The colon is just a short-hand notation for "1:end".
For example, instead of writing A([1 2 3], [2 3]), you can write A(:, 2:end). This is especially useful for large matrices.
2. Linear Indexing
Linear indexing treats any matrix as if it were a column vector by concatenating the columns into one column vector and assigning indices to the elements respectively. For instance, we have:
A = [10 20 30; 40 50 60; 70 80 90];
and we want to compute b = A(2). The equivalent column vector is:
A = [10;
40;
70;
20;
50;
80;
30;
60;
90]
and thus b equals 40.
The special colon and end subscripts are also allowed, of course. For that reason, A(:) converts any matrix A into a column vector.
Linear indexing with matrix subscripts:
It is also possible to use another matrix for linear indexing. The subscript matrix is simply converted into a column vector, and used for linear indexing. The resulting matrix is, however always of the same dimensions as the subscript matrix.
For instance, if I = [1 3; 1 2], then A(I) is the same as writing reshape(A(I(:)), size(I)).

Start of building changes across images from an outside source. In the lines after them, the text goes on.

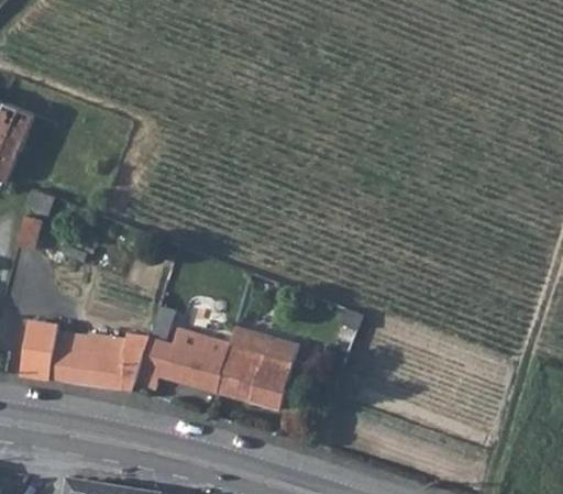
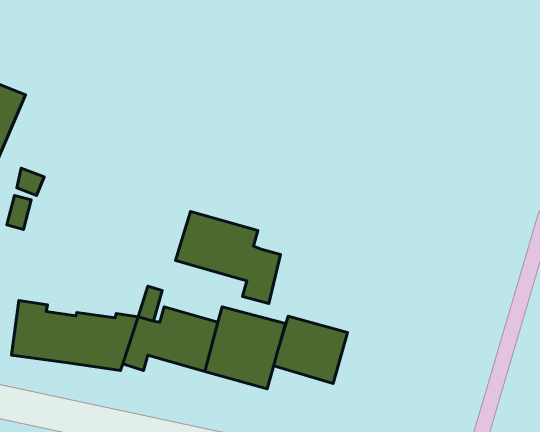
building: none -> [175,211,280,303]
building: none -> [274,316,347,384]

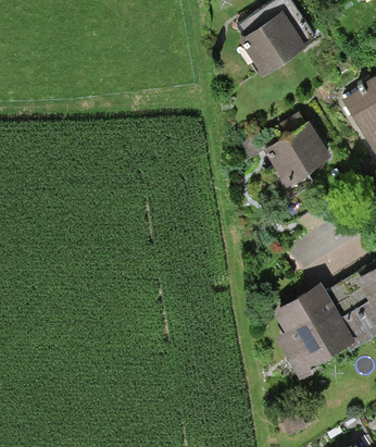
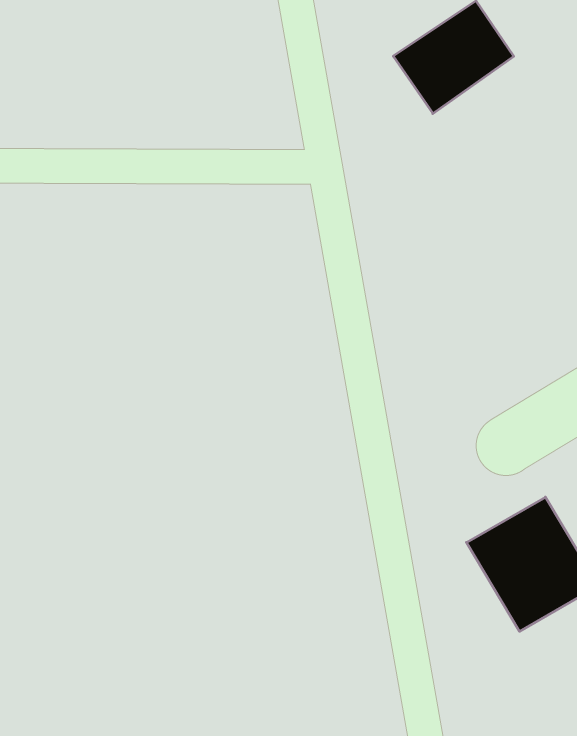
building: [259,124,333,194] -> none

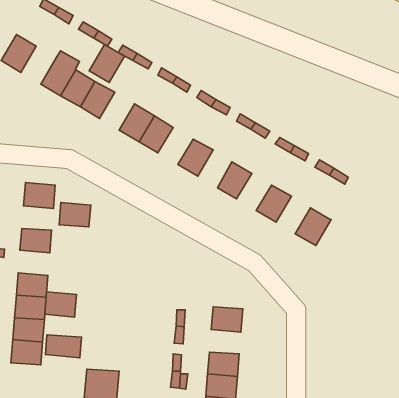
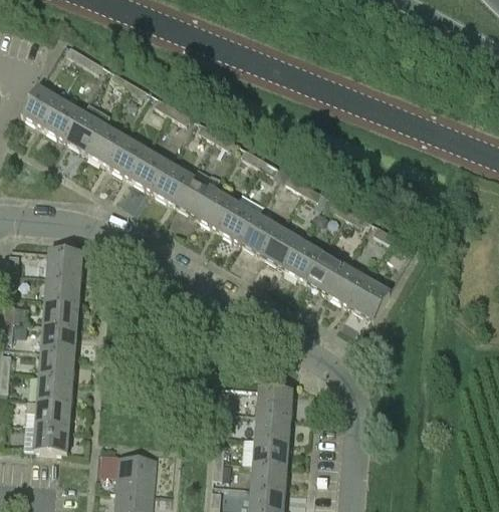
building: [89,45,124,82] -> [132,149,171,191]
building: none -> [44,97,83,140]
building: none -> [197,188,236,229]
building: none -> [241,213,279,255]
building: none -> [284,239,323,280]
building: none -> [328,264,366,306]
building: [59,202,91,227] -> [45,275,80,302]
building: [45,292,76,317] -> [41,324,76,352]
building: none -> [254,413,289,440]
building: [46,335,81,358] -> none

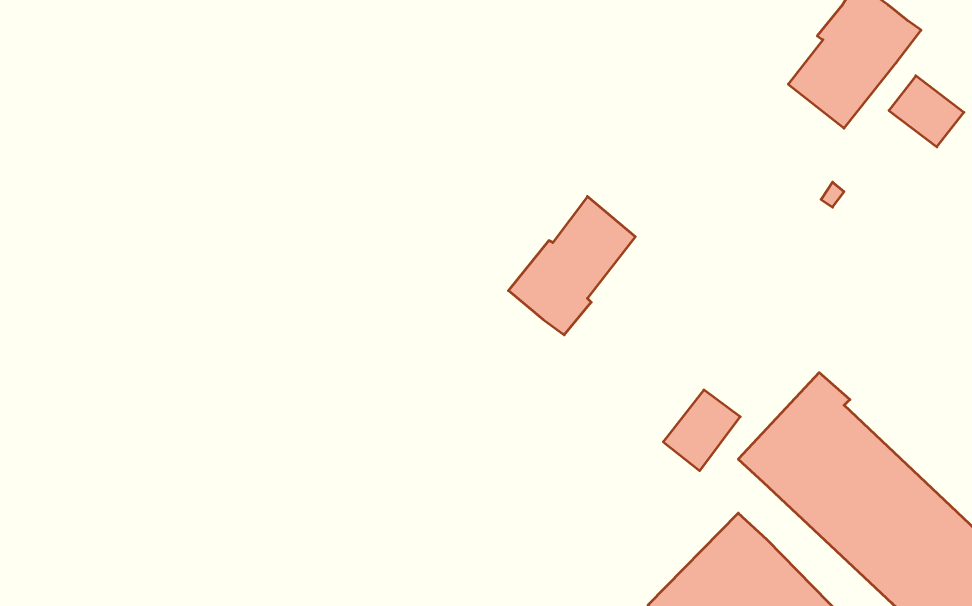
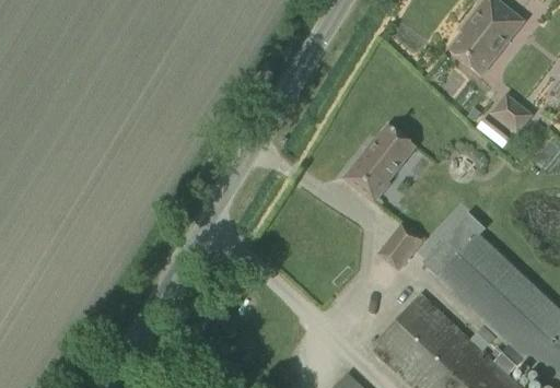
building: [889,76,964,147] -> [490,92,533,132]
building: [508,196,635,335] -> [343,124,416,202]

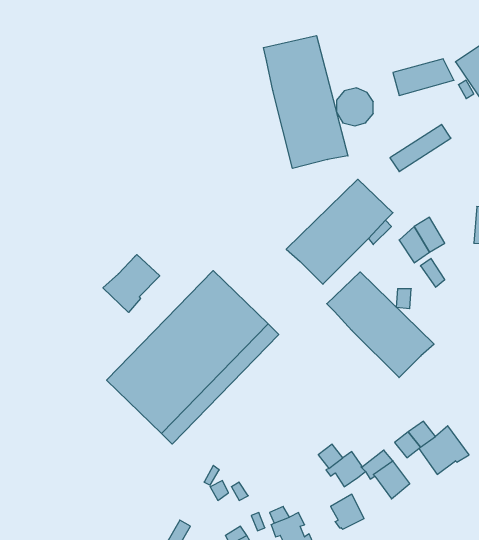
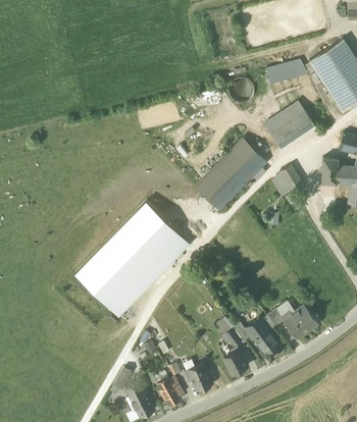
building: [263,36,348,168] -> none
building: none -> [271,112,314,147]
building: [103,255,160,312] -> none
building: [327,272,434,378] -> none

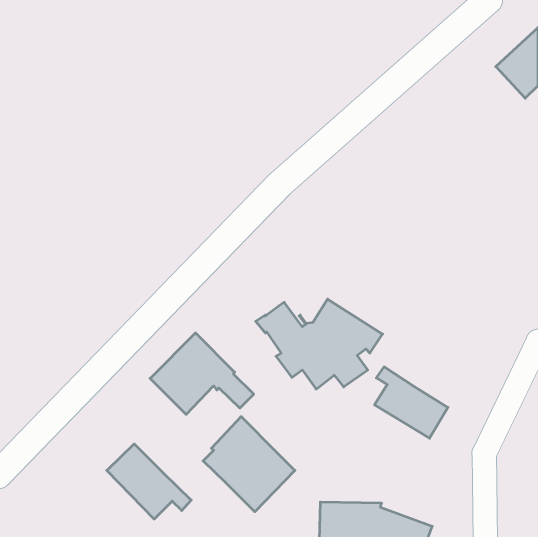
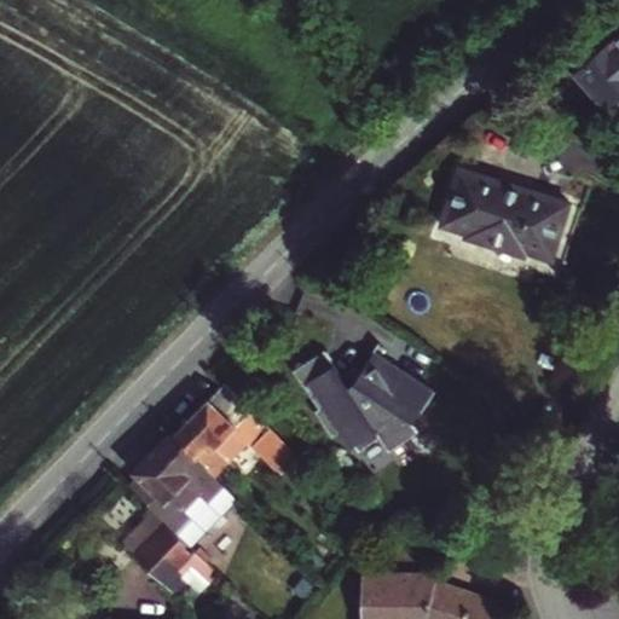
building: none -> [440,170,578,264]
building: [375,367,448,438] -> none
building: [203,417,295,512] -> [128,436,233,545]

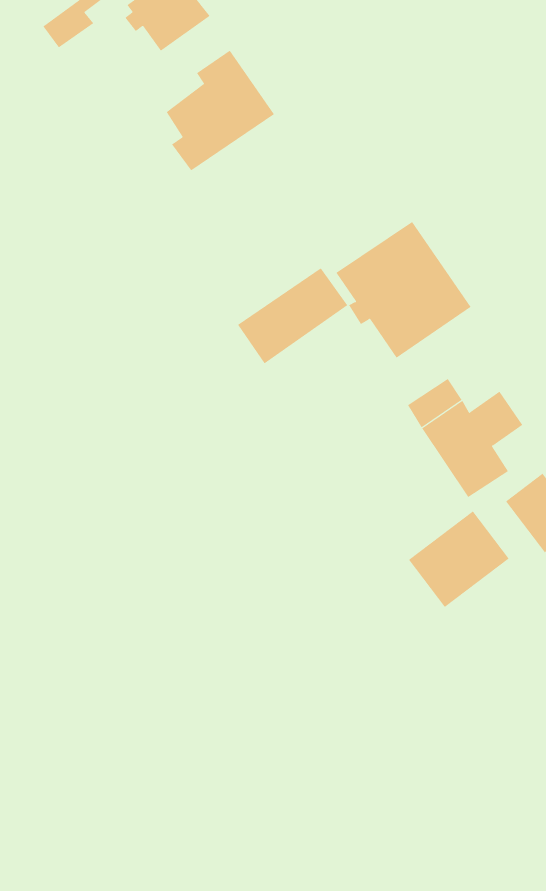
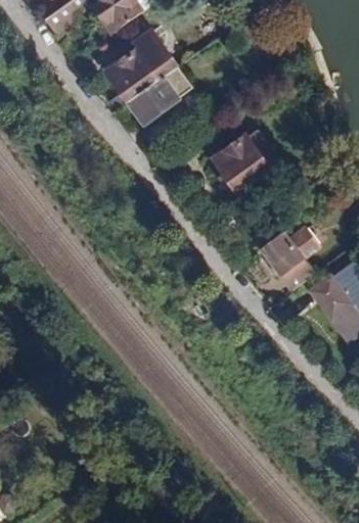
building: [237,268,348,364] -> [130,68,193,124]
building: [408,511,509,608] -> none

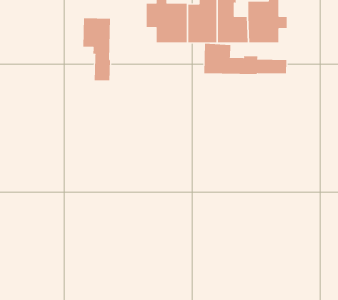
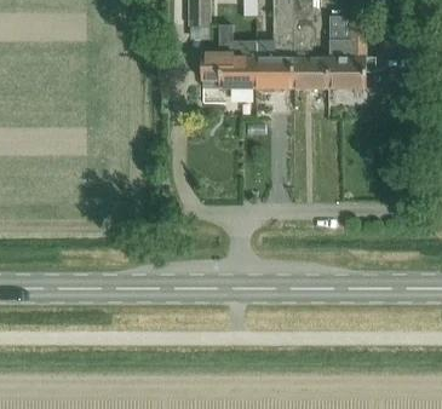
building: [83,18,110,81] -> none
building: [204,43,287,75] -> none

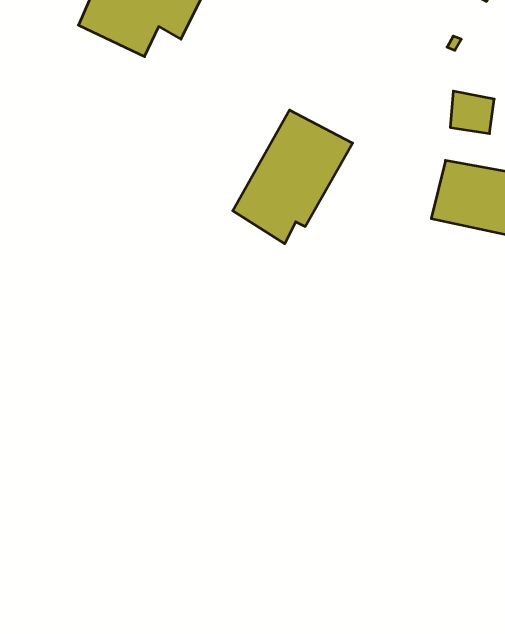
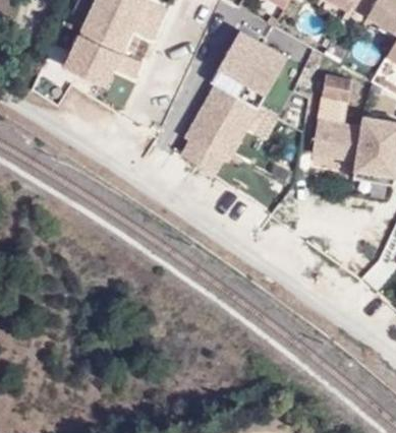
building: none -> [216,24,289,91]
building: none -> [66,30,144,88]

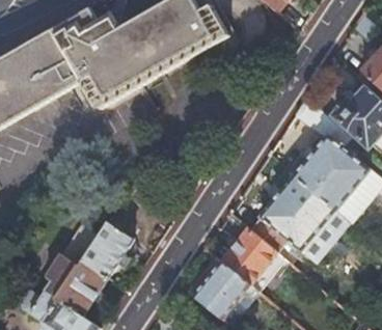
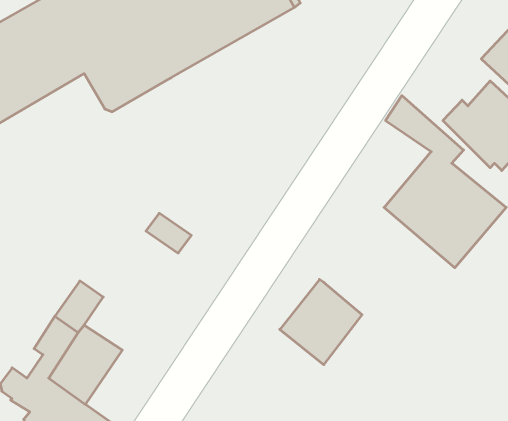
building: [249,176,342,271] -> none
building: [80,221,132,277] -> none
building: [188,258,249,321] -> none

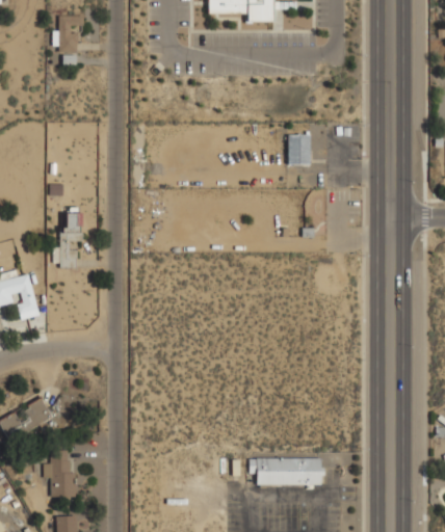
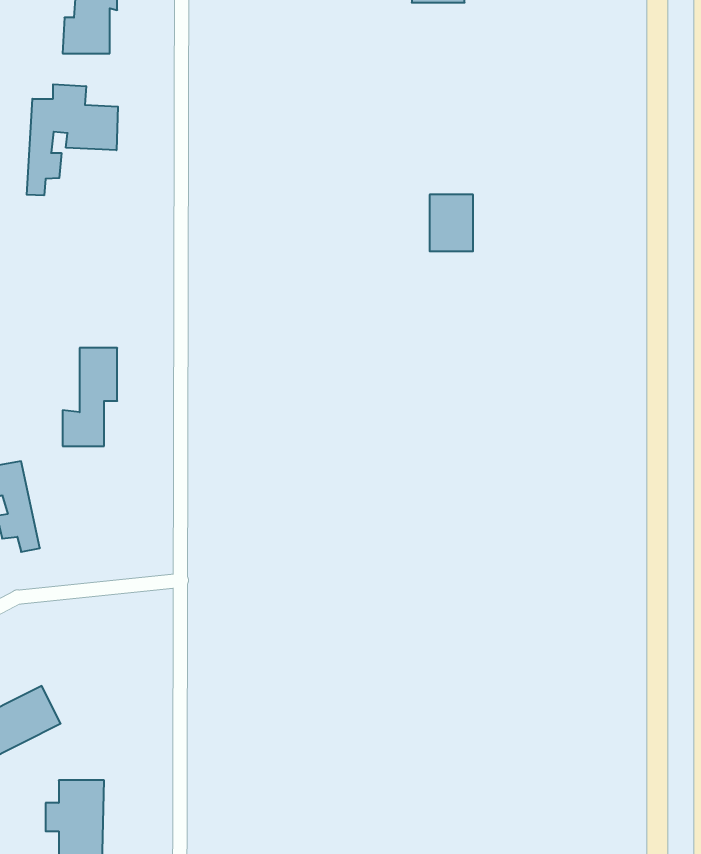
building: none -> [27,84,118,195]
building: [287,133,311,164] -> [430,195,473,251]
building: [248,457,323,485] -> none

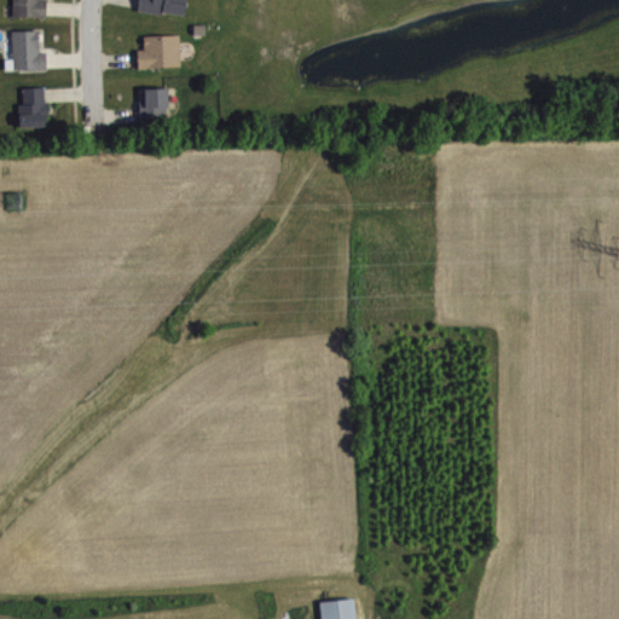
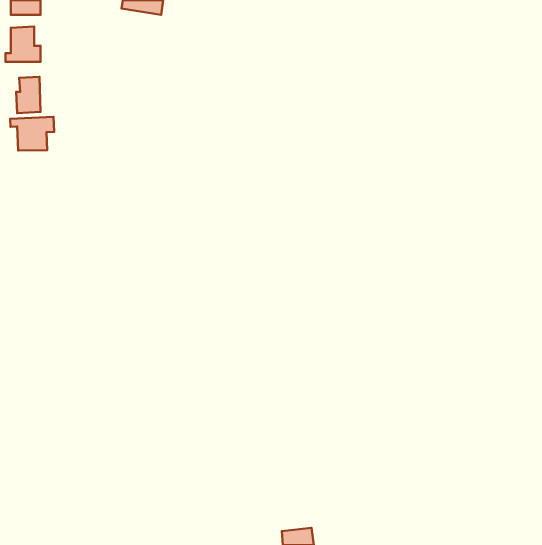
building: [137,35,180,69] -> none
building: [139,88,168,117] -> none
building: none -> [10,117,54,151]

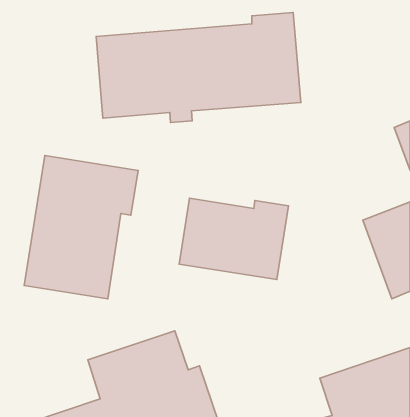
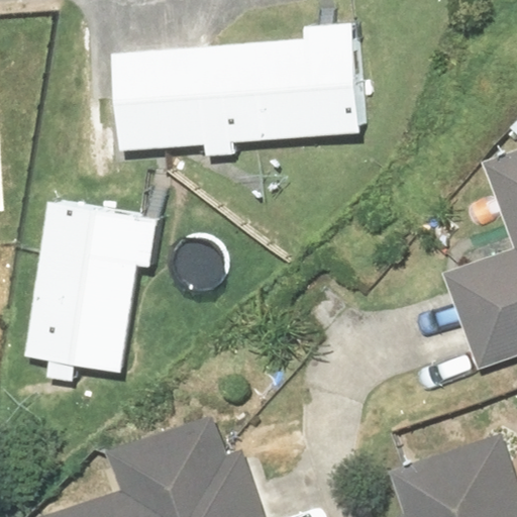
building: [179,198,289,280] -> none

Converting from matrix subscripts to linear indices and vice versa:
For that you have sub2ind and ind2sub, respectively. For example, if you want to convert the subscripts [1, 3] in matrix A (corresponding to element 30) into a linear index, you can write sub2ind(size(A), 1, 3) (the result in this case should be 7, of course).
3. Logical Indexing
In logical indexing the subscripts are binary, where a logical 1 indicates that the corresponding element is selected, and 0 means it is not. The subscript vector must be either of the same dimensions as the original matrix or a vector with the same number of elements. For instance, if we have:
A = [10 20 30; 40 50 60; 70 80 90];
and we want to extract A([1 3], [1 2]) using logical indexing, we can do either this:
Ir = logical([1 1 0]);
Ic = logical([1 0 1]);
B = A(Ir, Ic)
or this:
I = logical([1 0 1; 1 0 1; 0 0 0]);
B = A(I)
or this:
I = logical([1 1 0 0 0 0 1 1 0]);
B = A(I)
Note that in the latter two cases is a one-dimensional vector, and should be reshaped back into a matrix if necessary (for example, using reshape).
Let me explain with an example:
Let's define a 6x6 matrix
A = magic(6)
A =
35 1 6 26 19 24
3 32 7 21 23 25
31 9 2 22 27 20
8 28 33 17 10 15
30 5 34 12 14 16
4 36 29 13 18 11
From this matrix you want the elements in rows 1, 2 and 5, and in the columns 4 and 6
B = A([1 2 5],[4 6])
B =
26 24
21 25
12 16
Hope this helps.
function f = sub(A,i,j)
[m,n] = size(A);
row = 1:m;
col = 1:n;
x = row;
x(i) = [];
y=col;
y(j) = [];
f= A(x,y);
Returns the matrix A, with the ith row and jth column removed.